-- start --
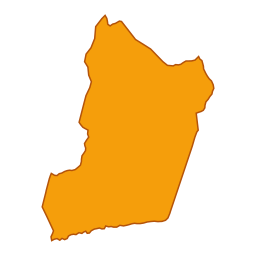 Angico, Tocantins, Brazil
{"feature_id": "56859067B97265145915421", "entity_name": "Angico", "entity_type": "district", "adm_level": 2, "iso_a3": "BRA", "parent_name": "Brazil", "parent_adm1": "Tocantins", "projection": "orthographic", "projection_center": [-47.92, -6.424], "detail": "fine", "context": "isolated", "style": "filled", "palette": "amber", "viewbox_px": 256, "rotation_deg": 0, "n_neighbors": 0, "source": "geoboundaries", "source_scale": "gbopen_adm2", "svg_char_len": 1821}
<svg xmlns="http://www.w3.org/2000/svg" viewBox="0 0 256 256"><path d="M79.1,122.3L80.8,124.8L82.9,127.3L85.0,128.5L88.0,130.1L87.6,134.0L88.7,137.1L86.3,140.5L84.5,143.5L84.9,145.8L85.7,148.0L85.5,150.6L83.9,153.1L82.0,155.8L81.5,159.1L81.4,161.6L80.4,165.2L77.8,167.5L75.2,169.6L71.9,170.5L69.6,170.2L67.2,170.6L64.6,171.5L61.7,173.1L59.2,173.7L57.1,175.5L54.7,175.4L51.3,173.4L50.4,175.6L49.4,178.5L46.3,190.2L45.8,192.6L42.2,206.9L46.8,216.4L53.5,230.8L52.6,233.4L51.0,236.8L51.7,240.6L54.4,239.2L57.1,238.6L59.8,240.2L62.0,238.4L64.7,239.6L67.2,238.5L68.5,236.0L70.9,234.7L73.5,234.2L76.0,234.6L78.9,232.7L81.9,233.4L83.6,232.1L85.7,231.2L87.2,233.3L89.4,233.0L91.3,230.7L94.3,229.1L96.9,228.6L99.4,228.0L101.9,228.9L104.3,228.7L105.7,226.0L108.6,226.8L111.2,226.5L113.5,227.1L116.8,227.1L119.9,225.3L123.5,225.9L126.5,225.3L129.2,224.6L131.7,223.8L134.4,223.3L137.1,223.6L140.0,223.6L143.7,223.0L147.1,222.0L150.9,221.5L154.3,221.2L157.8,221.6L162.0,221.4L165.5,220.3L167.9,218.0L169.8,213.4L170.5,211.1L190.8,150.5L192.3,146.0L194.0,140.1L194.9,137.1L196.8,132.0L198.2,130.2L196.2,113.2L198.6,112.3L201.1,111.5L203.3,110.3L204.8,107.9L205.0,105.3L205.9,101.9L208.3,99.1L209.8,96.6L211.9,94.1L212.5,91.3L213.8,88.4L213.2,84.8L211.5,81.0L209.2,78.8L207.3,76.1L205.7,73.3L204.6,71.0L203.6,69.0L203.4,66.1L202.6,63.1L201.9,60.6L199.8,59.0L198.6,56.5L196.6,58.5L195.0,60.1L191.7,60.9L188.7,61.0L186.0,61.0L183.2,62.6L180.8,64.3L178.4,64.9L175.6,64.6L173.2,65.9L170.2,65.6L167.5,65.4L162.9,61.7L150.6,49.0L135.5,39.5L121.5,21.5L119.4,21.1L117.5,22.2L115.4,23.4L112.7,24.1L110.1,25.9L107.8,24.3L107.4,21.3L106.8,18.4L105.1,15.4L101.9,18.6L95.7,26.6L94.7,38.6L91.0,47.8L86.1,54.1L84.6,61.7L87.9,67.1L88.7,75.1L91.4,81.7L89.8,87.6L86.0,95.6L83.8,104.0L79.1,122.3Z" fill="#f59e0b" stroke="#b45309" stroke-width="1.5"/></svg>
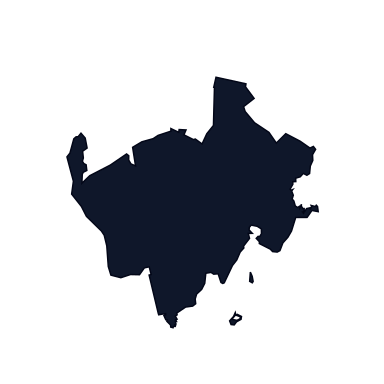 outline of Galway City East Lea-6, Galway, Ireland, rotated 313°
{"feature_id": "5873133B29107056882514", "entity_name": "Galway City East Lea-6", "entity_type": "district", "adm_level": 2, "iso_a3": "IRL", "parent_name": "Ireland", "parent_adm1": "Galway", "projection": "albers", "projection_center": [-9.004, 53.286], "detail": "fine", "context": "isolated", "style": "filled", "palette": "ink", "viewbox_px": 384, "rotation_deg": 313, "n_neighbors": 0, "source": "geoboundaries", "source_scale": "gbopen_adm2", "svg_char_len": 2514}
<svg xmlns="http://www.w3.org/2000/svg" viewBox="0 0 384 384"><g transform="rotate(313 192 192)"><path d="M132.4,76.6L119.0,97.9L108.4,105.4L106.0,121.0L102.2,131.4L101.7,152.3L100.5,157.3L94.5,166.4L80.4,181.6L75.9,189.4L80.8,198.4L89.7,203.3L95.7,210.0L104.0,208.9L108.1,211.7L103.8,218.4L102.0,217.3L80.3,250.0L79.5,251.4L82.9,253.9L85.1,255.7L84.1,256.6L82.5,255.7L80.7,260.0L81.5,261.3L80.3,261.8L80.1,267.0L78.7,268.6L79.8,270.7L81.0,270.1L82.2,271.3L83.0,270.1L83.3,270.9L84.5,270.3L86.2,267.9L86.8,268.8L87.5,267.1L88.8,267.8L89.8,264.4L92.0,264.9L93.0,263.4L103.5,265.8L109.0,270.3L112.8,270.9L115.9,267.3L120.5,265.0L127.3,265.5L133.9,263.6L142.0,257.5L146.2,260.8L146.7,263.9L150.0,266.9L145.6,274.9L146.1,276.9L147.6,277.5L165.9,271.7L172.8,271.1L180.9,268.2L186.4,268.1L187.6,266.6L197.3,265.7L200.1,261.4L202.9,264.3L203.2,259.6L205.3,258.0L208.2,257.9L211.4,263.1L212.3,267.9L208.9,271.2L205.8,271.9L204.6,270.6L201.9,270.6L201.6,275.2L200.2,276.4L203.6,288.2L203.4,291.6L206.2,295.3L209.1,296.3L216.7,293.2L224.3,293.0L231.3,291.4L244.1,285.2L251.9,293.5L260.3,292.3L263.7,297.7L267.0,293.7L267.1,291.9L265.5,292.1L263.4,288.3L262.9,289.5L259.6,290.5L261.2,289.3L258.0,287.1L252.4,288.1L252.7,286.3L254.6,287.0L256.4,285.3L255.5,284.3L256.2,281.6L257.7,280.4L253.7,281.8L254.7,280.3L252.8,279.9L252.2,277.1L254.9,272.6L255.2,270.0L258.7,268.3L260.7,264.2L262.5,264.0L260.8,263.2L261.0,261.8L266.4,260.5L268.2,258.7L270.4,260.8L272.8,258.4L276.9,260.8L281.5,260.7L282.6,264.6L285.7,265.4L291.7,260.8L297.5,258.8L301.5,254.7L307.5,253.3L308.1,249.7L304.6,248.3L302.9,236.4L298.6,220.8L285.3,220.3L288.1,207.6L285.3,190.5L287.1,176.0L289.6,171.5L302.8,173.6L305.4,159.4L307.9,157.7L292.3,131.3L283.4,136.5L283.8,137.1L255.3,162.3L244.7,163.1L234.0,166.6L233.0,158.3L231.3,157.3L228.3,147.1L233.3,145.3L228.9,140.0L226.6,141.6L224.0,133.3L222.1,135.1L210.3,128.6L204.5,127.2L194.5,121.1L184.2,118.1L172.6,132.9L170.9,128.2L172.2,123.9L175.4,121.0L175.2,118.2L156.0,113.9L134.2,106.1L123.3,105.5L130.1,99.7L132.2,99.0L136.0,100.4L139.7,96.0L139.0,93.5L139.7,90.9L142.8,89.3L147.2,84.2L152.6,85.3L158.6,77.1L159.3,70.7L154.8,71.0L153.3,69.6L150.3,69.3L137.2,76.2L132.4,76.6ZM132.0,308.4L133.8,312.6L131.9,313.6L128.8,312.4L126.0,307.9L132.1,307.7L133.3,305.9L129.3,307.3L123.4,307.4L121.7,311.0L123.6,313.5L127.4,313.1L132.3,314.7L134.7,313.1L133.4,308.6L132.0,308.4ZM171.4,293.5L173.2,289.3L166.0,295.1L166.7,298.0L168.3,297.7L171.4,293.5Z" fill="#0f172a" stroke="#020617" stroke-width="1.5"/></g></svg>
-- end --
Pick out every line of the rows above that contains the string "filled", and copy each one. Matching is case-sensitive.

#### OUTPUT FOR THIS TASK
{"feature_id": "56859067B97265145915421", "entity_name": "Angico", "entity_type": "district", "adm_level": 2, "iso_a3": "BRA", "parent_name": "Brazil", "parent_adm1": "Tocantins", "projection": "orthographic", "projection_center": [-47.92, -6.424], "detail": "fine", "context": "isolated", "style": "filled", "palette": "amber", "viewbox_px": 256, "rotation_deg": 0, "n_neighbors": 0, "source": "geoboundaries", "source_scale": "gbopen_adm2", "svg_char_len": 1821}
{"feature_id": "5873133B29107056882514", "entity_name": "Galway City East Lea-6", "entity_type": "district", "adm_level": 2, "iso_a3": "IRL", "parent_name": "Ireland", "parent_adm1": "Galway", "projection": "albers", "projection_center": [-9.004, 53.286], "detail": "fine", "context": "isolated", "style": "filled", "palette": "ink", "viewbox_px": 384, "rotation_deg": 313, "n_neighbors": 0, "source": "geoboundaries", "source_scale": "gbopen_adm2", "svg_char_len": 2514}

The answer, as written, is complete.